### Records for the task
..........
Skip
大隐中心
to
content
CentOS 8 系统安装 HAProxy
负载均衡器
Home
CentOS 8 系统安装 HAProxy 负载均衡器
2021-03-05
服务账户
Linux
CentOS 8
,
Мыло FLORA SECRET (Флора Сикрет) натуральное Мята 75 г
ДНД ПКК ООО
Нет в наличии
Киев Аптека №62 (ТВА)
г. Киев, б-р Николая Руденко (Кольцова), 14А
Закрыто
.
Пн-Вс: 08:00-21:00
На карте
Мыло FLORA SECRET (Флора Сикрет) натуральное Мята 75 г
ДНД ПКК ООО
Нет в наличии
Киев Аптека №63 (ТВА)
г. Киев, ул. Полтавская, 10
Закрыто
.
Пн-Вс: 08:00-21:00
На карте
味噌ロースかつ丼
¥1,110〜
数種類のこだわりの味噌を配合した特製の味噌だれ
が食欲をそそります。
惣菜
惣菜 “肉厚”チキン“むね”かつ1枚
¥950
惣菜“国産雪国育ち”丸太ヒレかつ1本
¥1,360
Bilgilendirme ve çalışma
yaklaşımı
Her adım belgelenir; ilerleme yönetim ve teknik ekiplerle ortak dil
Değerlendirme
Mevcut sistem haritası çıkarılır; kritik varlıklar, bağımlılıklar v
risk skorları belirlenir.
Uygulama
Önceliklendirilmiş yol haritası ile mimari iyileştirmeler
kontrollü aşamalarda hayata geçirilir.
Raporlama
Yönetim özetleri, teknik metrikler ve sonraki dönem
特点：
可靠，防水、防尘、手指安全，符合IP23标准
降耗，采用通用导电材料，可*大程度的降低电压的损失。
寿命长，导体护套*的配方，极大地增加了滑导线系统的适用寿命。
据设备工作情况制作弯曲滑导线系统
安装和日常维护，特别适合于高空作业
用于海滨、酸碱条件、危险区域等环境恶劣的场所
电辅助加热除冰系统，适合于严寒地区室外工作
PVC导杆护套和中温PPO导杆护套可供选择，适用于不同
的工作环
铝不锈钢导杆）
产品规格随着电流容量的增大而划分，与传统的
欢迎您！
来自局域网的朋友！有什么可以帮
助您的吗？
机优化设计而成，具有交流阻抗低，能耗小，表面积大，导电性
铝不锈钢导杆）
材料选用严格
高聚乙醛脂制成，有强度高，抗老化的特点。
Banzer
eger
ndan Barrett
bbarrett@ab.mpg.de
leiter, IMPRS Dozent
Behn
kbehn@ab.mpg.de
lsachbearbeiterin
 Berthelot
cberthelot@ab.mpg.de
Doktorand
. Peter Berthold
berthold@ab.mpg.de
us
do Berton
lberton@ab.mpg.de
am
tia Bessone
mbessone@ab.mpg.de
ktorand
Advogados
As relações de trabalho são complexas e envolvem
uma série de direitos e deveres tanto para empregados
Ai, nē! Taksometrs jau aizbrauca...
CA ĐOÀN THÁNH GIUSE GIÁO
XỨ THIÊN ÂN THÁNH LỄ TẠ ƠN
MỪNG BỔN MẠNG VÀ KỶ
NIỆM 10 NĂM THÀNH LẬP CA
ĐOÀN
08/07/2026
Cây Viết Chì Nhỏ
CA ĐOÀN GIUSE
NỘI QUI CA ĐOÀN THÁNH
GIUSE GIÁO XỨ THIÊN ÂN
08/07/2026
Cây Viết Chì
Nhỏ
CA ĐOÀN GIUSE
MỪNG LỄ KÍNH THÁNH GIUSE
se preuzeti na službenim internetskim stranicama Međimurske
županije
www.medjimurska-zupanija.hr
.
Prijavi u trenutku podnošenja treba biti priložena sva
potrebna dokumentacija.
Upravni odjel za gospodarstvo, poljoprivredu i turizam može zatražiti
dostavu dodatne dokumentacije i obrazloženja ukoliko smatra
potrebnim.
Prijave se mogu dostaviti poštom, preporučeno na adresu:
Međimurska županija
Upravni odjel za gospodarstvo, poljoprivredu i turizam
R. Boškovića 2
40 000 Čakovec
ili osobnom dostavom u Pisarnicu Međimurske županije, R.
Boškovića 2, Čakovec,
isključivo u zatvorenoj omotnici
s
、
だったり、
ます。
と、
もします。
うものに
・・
..........
### What the task asks
Line by line, transcribe all of the records exactly.

### Task output
Skip
大隐中心
to
content
CentOS 8 系统安装 HAProxy
负载均衡器
Home
CentOS 8 系统安装 HAProxy 负载均衡器
2021-03-05
服务账户
Linux
CentOS 8
,
Мыло FLORA SECRET (Флора Сикрет) натуральное Мята 75 г
ДНД ПКК ООО
Нет в наличии
Киев Аптека №62 (ТВА)
г. Киев, б-р Николая Руденко (Кольцова), 14А
Закрыто
.
Пн-Вс: 08:00-21:00
На карте
Мыло FLORA SECRET (Флора Сикрет) натуральное Мята 75 г
ДНД ПКК ООО
Нет в наличии
Киев Аптека №63 (ТВА)
г. Киев, ул. Полтавская, 10
Закрыто
.
Пн-Вс: 08:00-21:00
На карте
味噌ロースかつ丼
¥1,110〜
数種類のこだわりの味噌を配合した特製の味噌だれ
が食欲をそそります。
惣菜
惣菜 “肉厚”チキン“むね”かつ1枚
¥950
惣菜“国産雪国育ち”丸太ヒレかつ1本
¥1,360
Bilgilendirme ve çalışma
yaklaşımı
Her adım belgelenir; ilerleme yönetim ve teknik ekiplerle ortak dil
Değerlendirme
Mevcut sistem haritası çıkarılır; kritik varlıklar, bağımlılıklar v
risk skorları belirlenir.
Uygulama
Önceliklendirilmiş yol haritası ile mimari iyileştirmeler
kontrollü aşamalarda hayata geçirilir.
Raporlama
Yönetim özetleri, teknik metrikler ve sonraki dönem
特点：
可靠，防水、防尘、手指安全，符合IP23标准
降耗，采用通用导电材料，可*大程度的降低电压的损失。
寿命长，导体护套*的配方，极大地增加了滑导线系统的适用寿命。
据设备工作情况制作弯曲滑导线系统
安装和日常维护，特别适合于高空作业
用于海滨、酸碱条件、危险区域等环境恶劣的场所
电辅助加热除冰系统，适合于严寒地区室外工作
PVC导杆护套和中温PPO导杆护套可供选择，适用于不同
的工作环
铝不锈钢导杆）
产品规格随着电流容量的增大而划分，与传统的
欢迎您！
来自局域网的朋友！有什么可以帮
助您的吗？
机优化设计而成，具有交流阻抗低，能耗小，表面积大，导电性
铝不锈钢导杆）
材料选用严格
高聚乙醛脂制成，有强度高，抗老化的特点。
Banzer
eger
ndan Barrett
bbarrett@ab.mpg.de
leiter, IMPRS Dozent
Behn
kbehn@ab.mpg.de
lsachbearbeiterin
 Berthelot
cberthelot@ab.mpg.de
Doktorand
. Peter Berthold
berthold@ab.mpg.de
us
do Berton
lberton@ab.mpg.de
am
tia Bessone
mbessone@ab.mpg.de
ktorand
Advogados
As relações de trabalho são complexas e envolvem
uma série de direitos e deveres tanto para empregados
Ai, nē! Taksometrs jau aizbrauca...
CA ĐOÀN THÁNH GIUSE GIÁO
XỨ THIÊN ÂN THÁNH LỄ TẠ ƠN
MỪNG BỔN MẠNG VÀ KỶ
NIỆM 10 NĂM THÀNH LẬP CA
ĐOÀN
08/07/2026
Cây Viết Chì Nhỏ
CA ĐOÀN GIUSE
NỘI QUI CA ĐOÀN THÁNH
GIUSE GIÁO XỨ THIÊN ÂN
08/07/2026
Cây Viết Chì
Nhỏ
CA ĐOÀN GIUSE
MỪNG LỄ KÍNH THÁNH GIUSE
se preuzeti na službenim internetskim stranicama Međimurske
županije
www.medjimurska-zupanija.hr
.
Prijavi u trenutku podnošenja treba biti priložena sva
potrebna dokumentacija.
Upravni odjel za gospodarstvo, poljoprivredu i turizam može zatražiti
dostavu dodatne dokumentacije i obrazloženja ukoliko smatra
potrebnim.
Prijave se mogu dostaviti poštom, preporučeno na adresu:
Međimurska županija
Upravni odjel za gospodarstvo, poljoprivredu i turizam
R. Boškovića 2
40 000 Čakovec
ili osobnom dostavom u Pisarnicu Međimurske županije, R.
Boškovića 2, Čakovec,
isključivo u zatvorenoj omotnici
s
、
だったり、
ます。
と、
もします。
うものに
・・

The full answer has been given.